To literary buffs like me, on hearing the news that Ken Kesey’s classic novel One Flew Over the Cuckoo’s Nest turned 50 this week, it meant something special.

On the grand stage, One Flew Over the Cuckoo’s Nest is a novel about personal change and the shattering of traditional thinking. Kesey’s novel explored, with great minutia, the overruling conventions of society (symbolized by the asylum and, to a lesser degree, the asylum’s virulent workers). The book remains both a beautiful and symbolic testament about personal change — which is just up my alley.

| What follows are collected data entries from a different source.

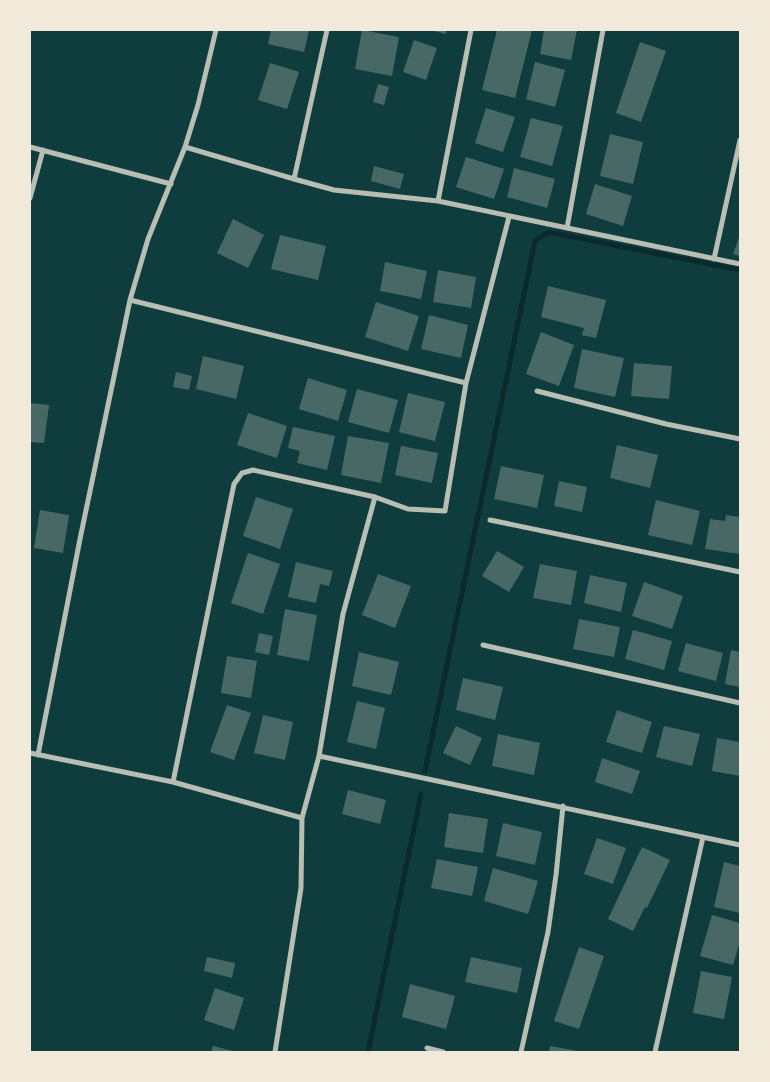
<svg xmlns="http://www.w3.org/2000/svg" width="770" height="1082" font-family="Overpass,sans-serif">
	<rect width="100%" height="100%" fill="#0f3d3e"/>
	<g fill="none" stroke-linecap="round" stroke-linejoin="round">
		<path stroke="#0a2a2b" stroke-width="5" d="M 425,771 L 535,241 L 548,232 L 740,270
			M 368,1052 L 421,794"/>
	</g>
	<path fill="#486865" d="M 271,30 L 309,30 L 304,52 L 268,44 Z
		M 362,30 L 399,37 L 392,76 L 355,69 Z
		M 430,30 L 446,30 L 446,34 Z
		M 497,30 L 532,30 L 515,98 L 482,90 Z
		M 544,30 L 577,30 L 571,60 L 540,54 Z
		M 414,40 L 437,48 L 426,80 L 403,72 Z
		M 640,42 L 666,51 L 641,122 L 616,113 Z
		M 535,62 L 565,70 L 555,107 L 526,99 Z
		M 270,63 L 299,72 L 287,109 L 258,100 Z
		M 378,84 L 389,87 L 384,105 L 373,102 Z
		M 486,108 L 515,117 L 503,152 L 475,143 Z
		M 531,118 L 563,126 L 552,166 L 520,157 Z
		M 610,134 L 643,142 L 633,184 L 600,176 Z
		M 466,157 L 504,169 L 494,199 L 456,187 Z
		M 374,166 L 404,174 L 400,189 L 371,181 Z
		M 514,168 L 555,179 L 547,208 L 507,197 Z
		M 595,184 L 632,196 L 623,226 L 586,214 Z
		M 233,219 L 264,235 L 248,268 L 217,253 Z
		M 280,235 L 326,246 L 318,280 L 271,269 Z
		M 740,235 L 740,256 L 733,254 Z
		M 385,262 L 427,271 L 421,299 L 380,291 Z
		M 438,270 L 476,277 L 471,308 L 433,302 Z
		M 548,286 L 606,300 L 596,338 L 582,335 L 584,328 L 541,317 Z
		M 376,302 L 419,316 L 408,351 L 365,337 Z
		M 429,315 L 468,325 L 461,358 L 421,349 Z
		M 541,332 L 574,345 L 559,386 L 526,374 Z
		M 582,349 L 624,358 L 615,397 L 574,388 Z
		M 203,356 L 244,366 L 236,399 L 196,389 Z
		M 634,363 L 672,366 L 669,399 L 631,396 Z
		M 176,372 L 192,376 L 189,390 L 173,387 Z
		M 308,378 L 347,390 L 338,421 L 299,409 Z
		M 357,389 L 398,400 L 389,433 L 348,422 Z
		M 408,393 L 445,402 L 435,441 L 399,432 Z
		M 30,403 L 49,405 L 44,443 L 30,442 Z
		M 248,413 L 287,426 L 277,458 L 237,445 Z
		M 293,427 L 335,436 L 327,470 L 297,463 L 300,451 L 288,448 Z
		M 348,436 L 389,443 L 381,483 L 341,475 Z
		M 617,445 L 658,455 L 650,488 L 610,478 Z
		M 401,446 L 438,453 L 432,483 L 395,475 Z
		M 501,466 L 544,475 L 537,508 L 494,499 Z
		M 559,481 L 587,487 L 582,512 L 554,506 Z
		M 256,497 L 293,509 L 280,549 L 243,536 Z
		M 656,500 L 700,511 L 692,545 L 648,535 Z
		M 40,510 L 69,515 L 63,553 L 34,548 Z
		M 726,515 L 740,517 L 740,554 L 705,549 L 710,519 L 725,521 Z
		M 497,551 L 524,567 L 509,592 L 482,576 Z
		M 248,553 L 280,564 L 263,614 L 231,603 Z
		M 296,562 L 333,571 L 329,586 L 320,584 L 316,603 L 288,597 Z
		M 540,564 L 577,571 L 571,605 L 533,598 Z
		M 378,574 L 411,586 L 395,628 L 362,615 Z
		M 590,575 L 627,583 L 621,612 L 584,603 Z
		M 644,582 L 683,596 L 672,629 L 632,616 Z
		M 285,609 L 317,615 L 309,661 L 277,655 Z
		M 579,619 L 620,627 L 614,657 L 573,649 Z
		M 633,630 L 672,641 L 664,670 L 625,659 Z
		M 259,633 L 273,636 L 269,655 L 255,652 Z
		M 686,643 L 723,653 L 716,681 L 678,671 Z
		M 731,650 L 740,652 L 740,687 L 725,684 Z
		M 359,652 L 399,662 L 391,695 L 352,686 Z
		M 227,656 L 257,661 L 251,698 L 221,693 Z
		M 463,678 L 503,687 L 495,720 L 456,710 Z
		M 357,701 L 385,708 L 376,749 L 347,742 Z
		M 227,705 L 251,713 L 234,760 L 210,752 Z
		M 617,710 L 652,722 L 642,753 L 606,742 Z
		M 263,715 L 293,722 L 285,760 L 254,753 Z
		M 456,726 L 482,738 L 470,765 L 443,753 Z
		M 664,726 L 700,734 L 692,766 L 656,757 Z
		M 498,734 L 540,743 L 534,775 L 492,766 Z
		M 717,738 L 740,742 L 740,776 L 712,771 Z
		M 602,758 L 640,771 L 632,794 L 595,782 Z
		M 348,790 L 386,800 L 380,824 L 342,814 Z
		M 449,813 L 488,819 L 483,853 L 444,847 Z
		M 503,823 L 542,832 L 535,865 L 496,856 Z
		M 597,838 L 626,848 L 613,884 L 584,874 Z
		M 642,847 L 670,860 L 647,908 L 645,907 L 633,931 L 608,919 Z
		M 437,859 L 478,867 L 472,896 L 431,888 Z
		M 724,862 L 740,866 L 740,913 L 714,907 Z
		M 493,868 L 538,881 L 528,914 L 484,901 Z
		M 712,915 L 740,923 L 740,941 L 733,965 L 700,956 Z
		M 579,947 L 604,956 L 579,1029 L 554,1021 Z
		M 207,957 L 235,963 L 232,978 L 204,971 Z
		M 471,957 L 522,968 L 517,993 L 465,982 Z
		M 701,971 L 732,977 L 724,1019 L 693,1013 Z
		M 410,984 L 455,996 L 446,1029 L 402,1017 Z
		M 215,988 L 244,998 L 234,1030 L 204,1020 Z
		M 213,1046 L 233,1051 L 232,1052 L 211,1052 Z
		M 550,1046 L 578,1051 L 578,1052 L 549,1052 Z"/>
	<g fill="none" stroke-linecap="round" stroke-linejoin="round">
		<path stroke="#b8beb3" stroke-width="5" d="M 216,30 L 198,105 L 185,147 L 294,179
			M 327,30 L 294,179 L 334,190 L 438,201 L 740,264
			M 30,147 L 171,184
			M 30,198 L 43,150
			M 438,201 L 471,30
			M 567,228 L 603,30
			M 714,259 L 740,140
			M 130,300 L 466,383
			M 537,391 L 666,424 L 740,439
			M 490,520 L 740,572
			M 483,645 L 740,703
			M 30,753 L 173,782 L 302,818 L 319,756 L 343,614 L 375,497
			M 38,755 L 80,539 L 130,300 L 148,239 L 185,147
			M 319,756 L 740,845
			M 173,782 L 234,484 L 242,473 L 253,470 L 375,497 L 408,509 L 445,511 L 466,383 L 509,217
			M 427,1048 L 443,1052
			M 275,1052 L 301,888 L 302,818
			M 521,1052 L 548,932 L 556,875 L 563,806
			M 655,1052 L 703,837"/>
	</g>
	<rect width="770" height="1082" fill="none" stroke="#f1e9da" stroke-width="62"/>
</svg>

For brand junkies like me, One Flew Over the Cuckoo’s Nest serves as a symbol for thinking differently. It asks us to shun the status quo. It teaches us that people, like brands, should not be controlled by fear and instead should take a leap into exciting, unchartered territory.

I’m reminded of when the character Chief, in the final scene of the book, rips a massive sink from the floor and heaves it through the asylum’s windows. Chief’s throw fractured the window, thus giving him liberation. An action eerily similar to Apple’s ground-breaking 1984 commercial, yes?

As if life ever has coincidences, just one day prior to hearing the news about the book’s anniversary, I was perusing films to watch online and stumbled upon Magic Trip. As IMDB describes it, Magic Trip is “a freewheeling portrait of Ken Kesey and the Merry Prankster’s fabled road trip across America.”

In the film, Kesey and his comrades sauntered across America in their psychedelically painted bus named Further. It was a joy to see that Kesey sought to live the same explorative life he wrote of and skillfully shared with us in One Flew Over the Cuckoo’s Nest.

And to that, on the 50th anniversary of one of America’s finest novels, I salute you, Mr. Kesey. I thank you for one of the great road maps of unconventional wisdom.